In this conventional technology, the discharge current is set to be about 1/50C. Even if the vehicle is operated for only about an hour a week, the discharge current of 1/50C is able to correct a shift in battery capacity that normally is seen in the course of one year. The equalization ability of this level is necessary from the conventional actual result in the market.
However, since the above-mentioned switching element provided to the resister discharging circuit for equalization requires the leakage current of several tens of micro amperes (μA) or less and the control current of about the level of several hundred milli amperes (mA), the switching element is expensive. Furthermore, it is also necessary to wire the switching element with the discharge resistor and the storage battery.
Furthermore, in the above-mentioned conventional configuration, since it is necessary to provide a discharging resistor for each storage battery, the configuration of the circuit of the assembly battery system becomes complicated, and the size is increased. Therefore, there is a problem that the cost of the battery assembly system is increased.
Furthermore, since the SOC is equalized by discharging the storage battery having high SOC so as to become the same SOC as that of the storage battery having the minimum SOC, it is necessary to discharge a large amount of electricity with respect to the battery assembly as a whole. Therefore, there is a problem that an energy loss is large.
Furthermore, in the method for bypassing the discharging current during charging, the period in which a discharger can be driven is limited, and it is necessary to provide a large size discharger capable of flowing the discharge current of 1/50 C or more. The capacity of the discharging storage battery is about 10 Ah and in this case, the discharging current becomes 0.5 amperes (A) or more. Therefore, there is a problem that the discharging current of the discharger becomes larger, and it is necessary to provide a large-size current element in order to turn a large current ON/OFF.
Furthermore, in the method of discharging the storage battery having high terminal voltage by connecting a resister, and opening the connection when the voltage is the same, it is necessary to repeat turning the discharge ON/OFF many times so that the SOC becomes the same. Therefore, there is a problem that it takes a long time to equalize the SOC.
Furthermore, in the conventional configuration, if the electric motor vehicle system parks for a long time, a part of the storage batteries self-discharge. As a result, there is a problem that if the other batteries are discharged so as to be adjusted to the storage battery that is largely self-discharged, the other batteries are subjected to deep discharge, making it difficult to equalize the SOC.
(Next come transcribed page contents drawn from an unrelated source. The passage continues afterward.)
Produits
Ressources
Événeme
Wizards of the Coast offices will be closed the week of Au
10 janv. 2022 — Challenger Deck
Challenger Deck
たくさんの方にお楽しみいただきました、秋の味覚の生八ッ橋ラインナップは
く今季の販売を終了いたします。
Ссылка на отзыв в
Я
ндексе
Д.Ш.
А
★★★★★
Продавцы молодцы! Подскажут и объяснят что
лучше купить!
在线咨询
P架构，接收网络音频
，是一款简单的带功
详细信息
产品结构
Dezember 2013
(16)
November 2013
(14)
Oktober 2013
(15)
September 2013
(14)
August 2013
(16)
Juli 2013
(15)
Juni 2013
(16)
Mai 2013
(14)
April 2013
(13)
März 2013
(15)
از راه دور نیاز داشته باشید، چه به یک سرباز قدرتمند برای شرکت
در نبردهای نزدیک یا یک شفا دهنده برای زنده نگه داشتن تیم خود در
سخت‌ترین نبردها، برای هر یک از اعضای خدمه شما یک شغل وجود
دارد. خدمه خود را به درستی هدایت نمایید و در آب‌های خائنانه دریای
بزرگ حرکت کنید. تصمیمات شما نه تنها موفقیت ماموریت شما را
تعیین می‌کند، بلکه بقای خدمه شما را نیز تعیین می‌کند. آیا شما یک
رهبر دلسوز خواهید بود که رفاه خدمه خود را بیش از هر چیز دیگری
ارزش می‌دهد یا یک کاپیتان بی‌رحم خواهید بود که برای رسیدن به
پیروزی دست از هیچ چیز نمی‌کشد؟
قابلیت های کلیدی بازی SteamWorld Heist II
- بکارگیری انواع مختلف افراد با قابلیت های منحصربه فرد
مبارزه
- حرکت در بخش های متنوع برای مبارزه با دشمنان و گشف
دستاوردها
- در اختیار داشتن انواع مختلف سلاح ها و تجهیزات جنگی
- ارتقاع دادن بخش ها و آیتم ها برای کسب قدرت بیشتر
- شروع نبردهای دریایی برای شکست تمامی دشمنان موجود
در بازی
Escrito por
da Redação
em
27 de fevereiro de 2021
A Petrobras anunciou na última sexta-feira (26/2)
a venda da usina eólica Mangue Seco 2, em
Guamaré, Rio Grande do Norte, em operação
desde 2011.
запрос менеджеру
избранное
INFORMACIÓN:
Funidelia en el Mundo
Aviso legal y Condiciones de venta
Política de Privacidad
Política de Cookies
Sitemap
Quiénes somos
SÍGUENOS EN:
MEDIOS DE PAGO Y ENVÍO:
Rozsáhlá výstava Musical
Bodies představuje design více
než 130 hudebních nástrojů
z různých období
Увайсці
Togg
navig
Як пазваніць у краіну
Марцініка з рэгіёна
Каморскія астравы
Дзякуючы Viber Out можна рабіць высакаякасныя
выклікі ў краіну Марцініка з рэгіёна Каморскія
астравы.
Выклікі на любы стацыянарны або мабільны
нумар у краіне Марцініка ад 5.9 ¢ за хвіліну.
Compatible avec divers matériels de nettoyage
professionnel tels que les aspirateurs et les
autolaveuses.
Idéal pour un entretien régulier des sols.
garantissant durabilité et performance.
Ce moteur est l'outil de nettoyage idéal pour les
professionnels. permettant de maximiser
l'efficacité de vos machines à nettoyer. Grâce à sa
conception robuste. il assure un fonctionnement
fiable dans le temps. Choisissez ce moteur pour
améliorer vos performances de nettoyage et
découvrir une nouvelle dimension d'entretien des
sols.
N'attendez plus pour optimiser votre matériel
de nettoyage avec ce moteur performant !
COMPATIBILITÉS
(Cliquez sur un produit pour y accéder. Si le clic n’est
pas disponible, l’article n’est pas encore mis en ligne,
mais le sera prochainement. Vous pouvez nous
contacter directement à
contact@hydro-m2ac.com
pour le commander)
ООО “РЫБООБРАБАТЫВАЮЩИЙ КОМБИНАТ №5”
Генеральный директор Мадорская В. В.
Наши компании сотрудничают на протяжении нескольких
Furthermore, a deteriorated storage battery in the short-circuit mode may be one of the causes for expanding the variations of the SOC. When the deterioration of the storage battery advances, the variation of the SOC is expanded at higher speed than at the speed of the ability of the SOC equalization circuit. Although the method for detecting the deteriorated battery due to the variations of the terminal voltage of the storage battery has been proposed, the variations of the terminal voltage are reduced by such a current by-pass circuit and the deteriorated battery cannot be detected until the deterioration is quite advanced. Therefore, there is a problem that it is difficult to secure the battery assembly system.
It is an object of the present invention to provide a battery assembly system capable of equalizing the SOC of the battery assembly by a simple configuration and an electric motor vehicle system using the same.